(Dubaï) Le gouvernement du Yémen et les rebelles houthis sont désormais engagés dans une « guerre des monnaies » qui vient encore compliquer l’existence d’une population déjà exsangue, confrontée depuis des années à la pire crise humanitaire au monde, selon l’ONU.

Dans un pays en conflit depuis sept longues années, les parties rivales utilisaient encore jusqu’à fin 2019 la même monnaie. À cette époque, le riyal a toutefois été rattrapé par les divisions yéménites : les rebelles ont alors banni de leurs territoires des nouveaux billets imprimés à Aden (sud), siège du gouvernement en exil.

Résultat : ces billets se sont accumulés dans les territoires sous contrôle loyaliste, y entraînant une dépréciation sans précédent du riyal, et une inflation galopante.

Ces dernières semaines, la monnaie « nationale » a atteint un plus bas historique dans les territoires gouvernementaux – plus de 1000 riyals pour un dollar – quand le taux de change est resté stable dans les zones sous contrôle houthis – autour de 600 riyals pour un dollar.

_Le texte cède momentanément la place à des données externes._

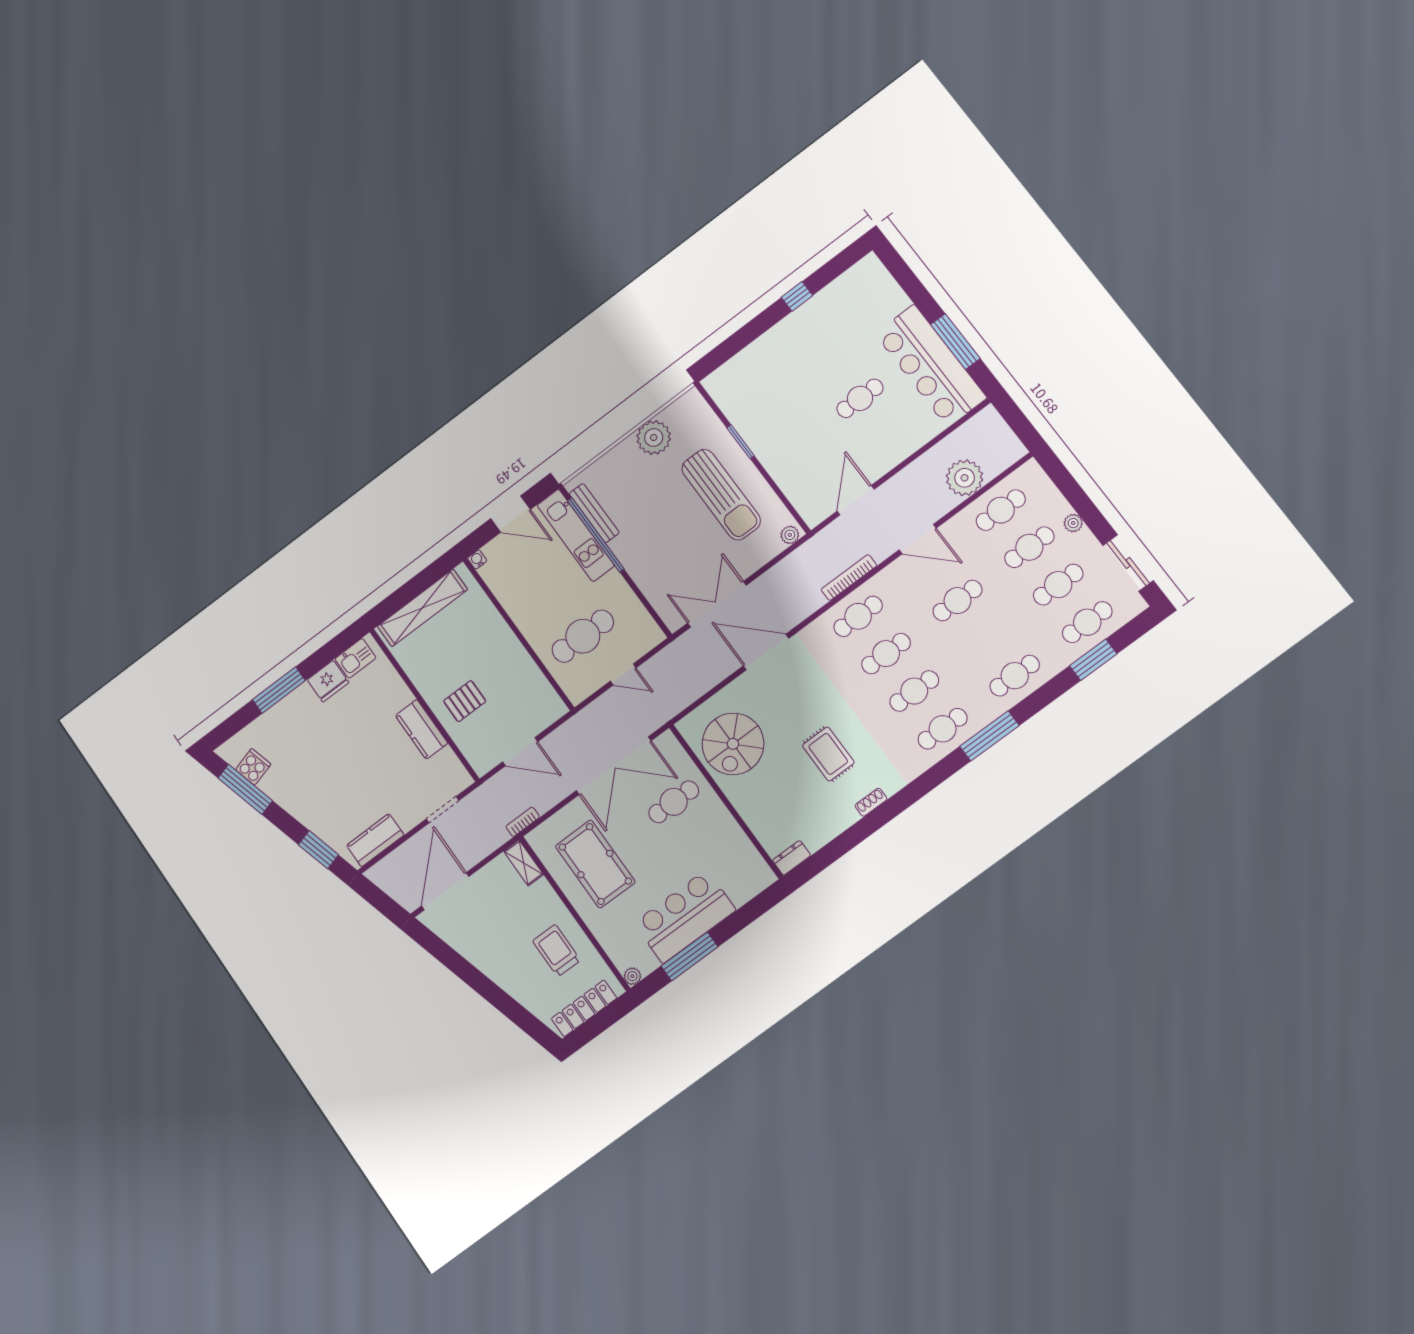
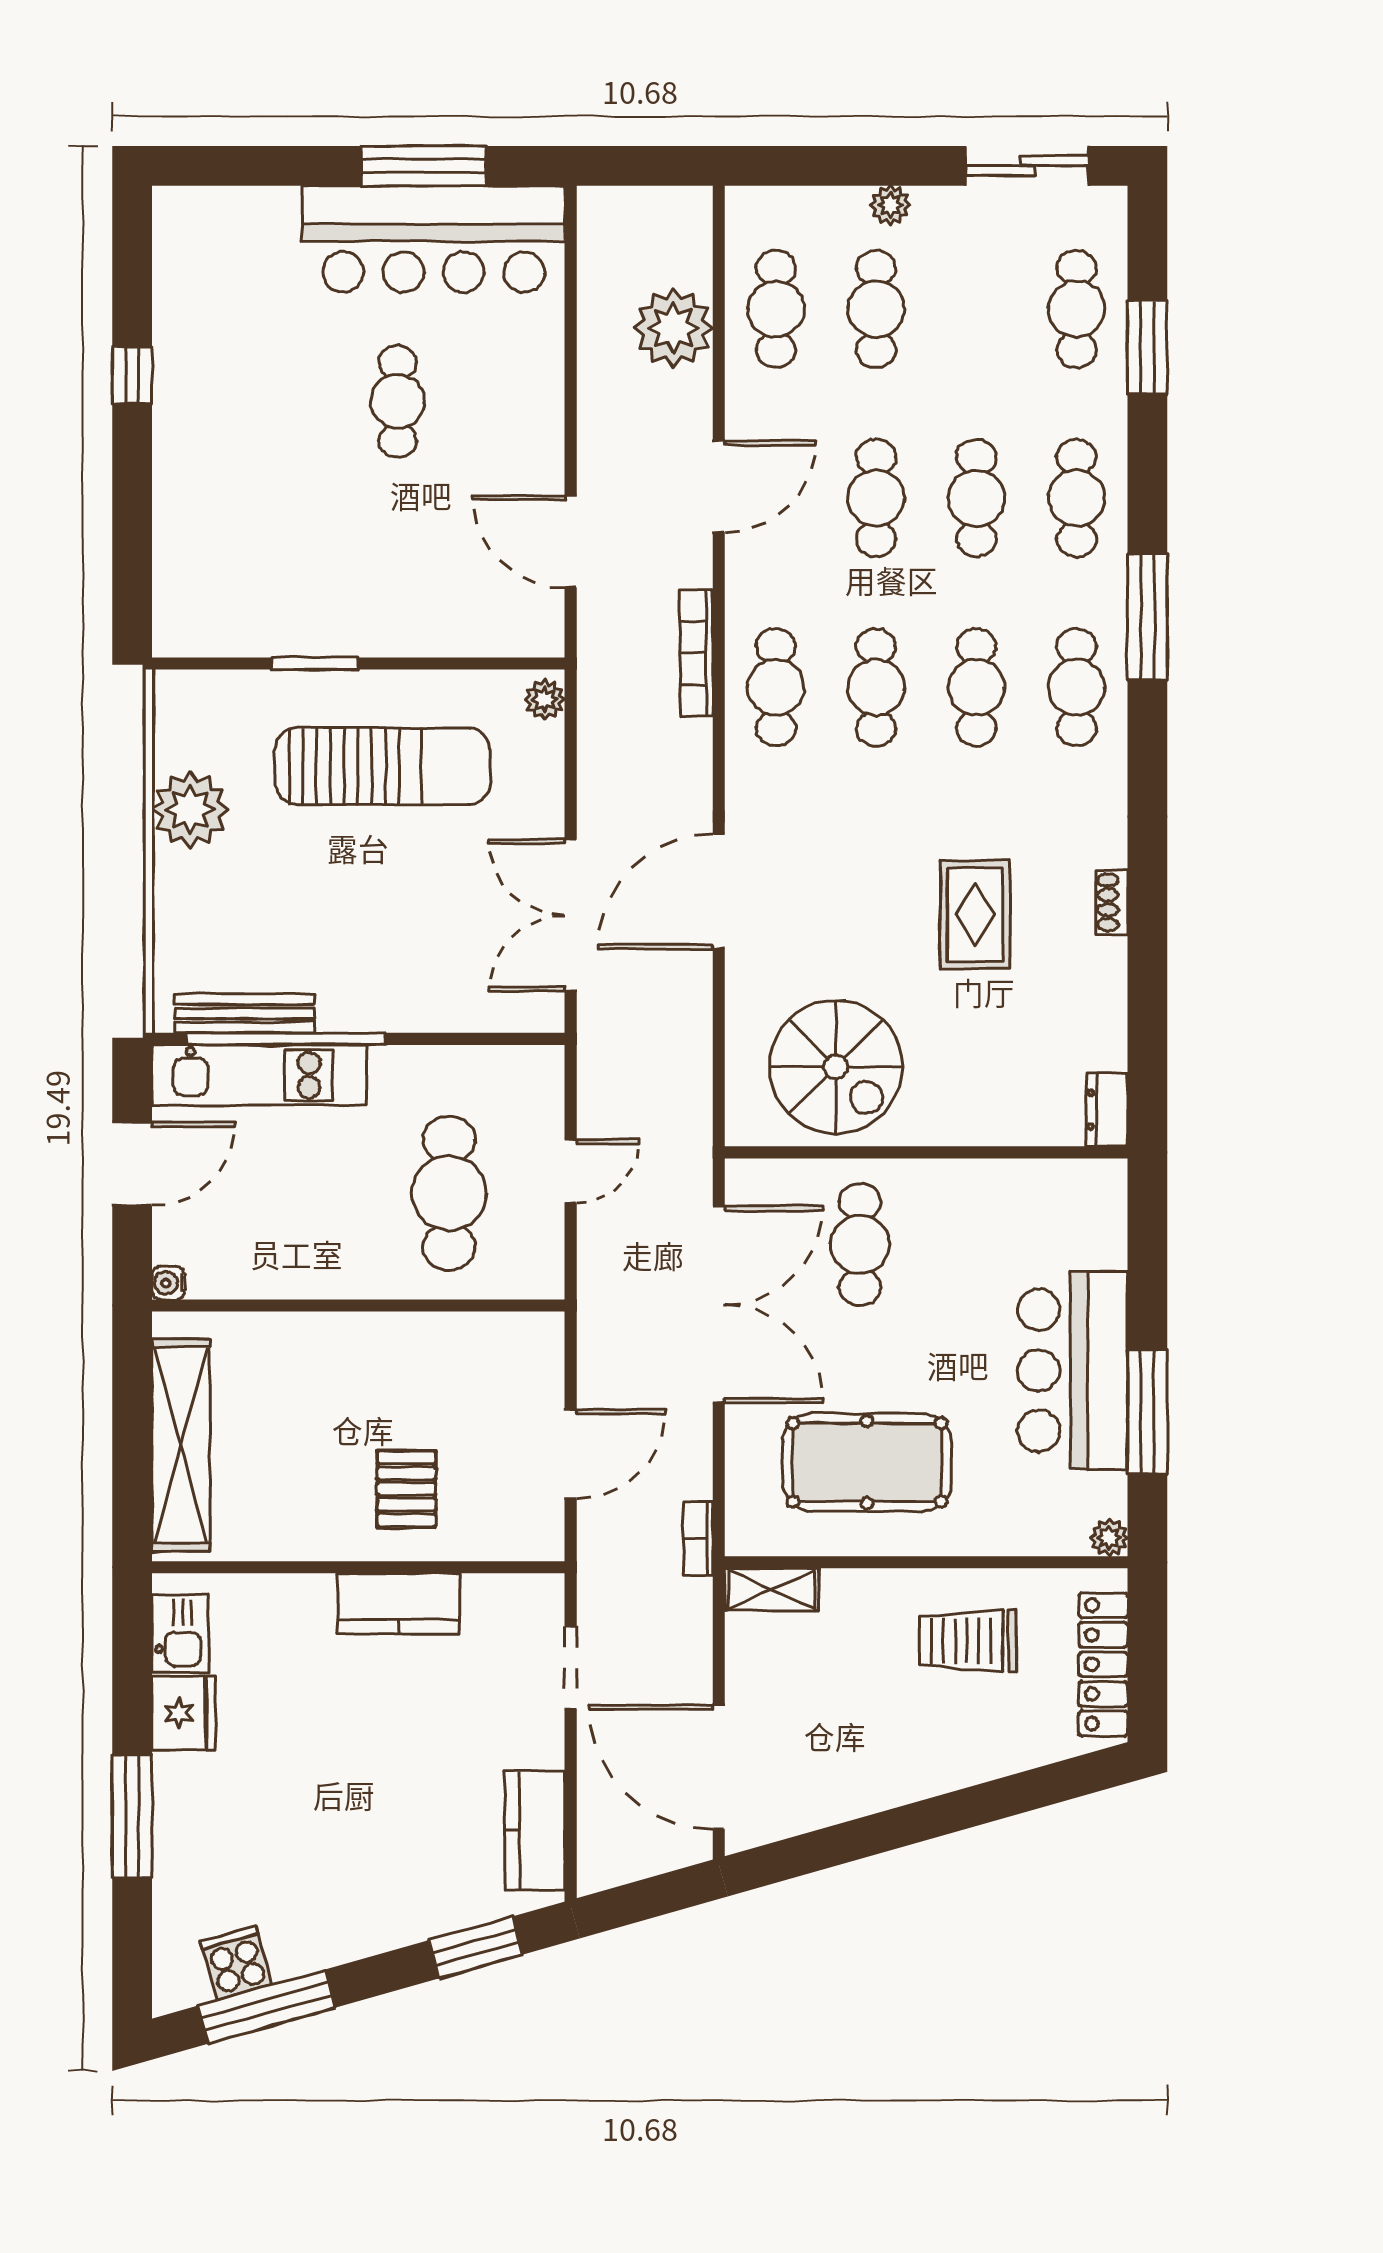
cafe table: (1058, 585) -> (976, 498), moved
rug: (828, 754) -> (975, 914), turned 90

« Nous constatons désormais deux taux pour une même monnaie […]. D’un point de vue économique, c’est une aberration », commente Amal Nasser, économiste au Sana’a Center For Strategic Studies.

Selon plusieurs témoignages, ce différentiel fait aussi que les Yéménites paient au prix fort tout virement entre les deux zones, avec d’importantes commissions.

Et les quelque 30 millions de Yéménites n’avaient pas besoin de ça.

« Inflation »

Ce pays divisé entre les territoires houthis du nord – comprenant la capitale Sanaa – et le sud aux mains du gouvernement est en effet depuis plusieurs années le théâtre de la pire crise humanitaire au monde, selon l’ONU.

Alors que le Yémen d’avant-guerre faisait déjà office de nation la plus pauvre de la péninsule arabique, écoles, usines, hôpitaux et entreprises ont depuis été détruits ou fermés.

Un quart de la population active est au chômage et ne peut subvenir aux besoins de base.  

Sur le plan monétaire, après la prise de Sanaa par les houthis en 2014, le gouvernement a transféré la Banque centrale à Aden. Mais c’est donc seulement des années plus tard que l’unité a là aussi volé en éclats.

Début août, face à la dégringolade du taux de change dans les territoires gouvernementaux, la Banque centrale a annoncé vouloir retirer progressivement les nouveaux billets – ceux bannis par les houthis – de la circulation.

En parallèle, elle a annoncé injecter sur le marché d’anciennes coupures.

« Évidemment, cette [nouvelle] injection de monnaie affectera négativement [l’économie], en suscitant une hausse de l’inflation, ce qui affectera le pouvoir d’achat du citoyen », déjà réduit à peau de chagrin, dénonce Alaa al-Haj, un habitant d’Aden.

« Contrefaçons »

Analyste et ancien conseiller à la Banque centrale, Wahid al-Fawdaï a affirmé que ces « vieux » billets étaient tirés de ses propres réserves. Mais des experts en doutent.

Quant aux rebelles, ils ont fustigé des « contrefaçons », et enjoint la population du nord à ne pas utiliser non plus ces « faux ».

Ils ont appuyé leurs dires en accusant une société russe, Goznak, d’avoir « imprimé en juin 2021, en connivence avec la Banque centrale d’Aden, une grande quantité de monnaie contrefaite, notamment des billets de 1000 riyals ».

Sollicités par l’AFP, Goznak et la Banque centrale yéménite n’ont pas commenté.

Les experts se perdent désormais en conjectures, mais affirment d’une même voix qu’il sera difficile à terme d’établir une différence entre toutes ces « catégories » de billets.

Pour ajouter à la confusion, certains petits spéculateurs tentent de brouiller les pistes quant à l’origine des coupures, afin de réaliser des marges sur les taux de change.

Bref, la population yéménite – dont plus de deux tiers dépendent de l’aide internationale – ne sait plus à quels billets de banque se vouer.

Safaa Maati, une habitante de Aden, apparaît dépitée face à ce champ de bataille monétaire.

« Ils ont imprimé des nouveaux billets, ils ne les ont pas imprimés, ils ont ramené de la monnaie ancienne, ils ont ramené de la monnaie nouvelle : la situation se détériore malgré tout… », dit-elle.